Work instructions -
Please transcribe all of the entries exactly, leaving out any images.

Excerpted records -

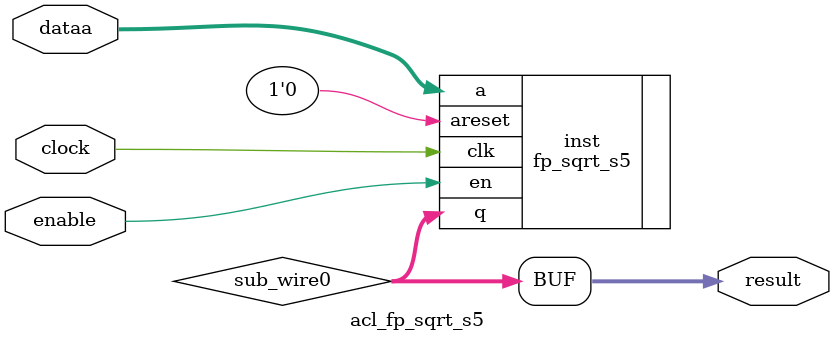
<source format=v>
`timescale 1 ps / 1 ps
module acl_fp_sqrt_s5 (
	enable,
	clock,
	dataa,
	result);

	input	  enable;
	input	  clock;
	input	[31:0]  dataa;
	output	[31:0]  result;

	wire [31:0] sub_wire0;
	wire [31:0] result = sub_wire0[31:0];

	fp_sqrt_s5	inst(
				.clk(clock),
        .en(enable),
				.areset(1'b0),
				.a (dataa),
				.q (sub_wire0));

endmodule

</source>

Result -
<source format=v>
`timescale 1 ps / 1 ps
module acl_fp_sqrt_s5 (
	enable,
	clock,
	dataa,
	result);

	input	  enable;
	input	  clock;
	input	[31:0]  dataa;
	output	[31:0]  result;

	wire [31:0] sub_wire0;
	wire [31:0] result = sub_wire0[31:0];

	fp_sqrt_s5	inst(
				.clk(clock),
        .en(enable),
				.areset(1'b0),
				.a (dataa),
				.q (sub_wire0));

endmodule

</source>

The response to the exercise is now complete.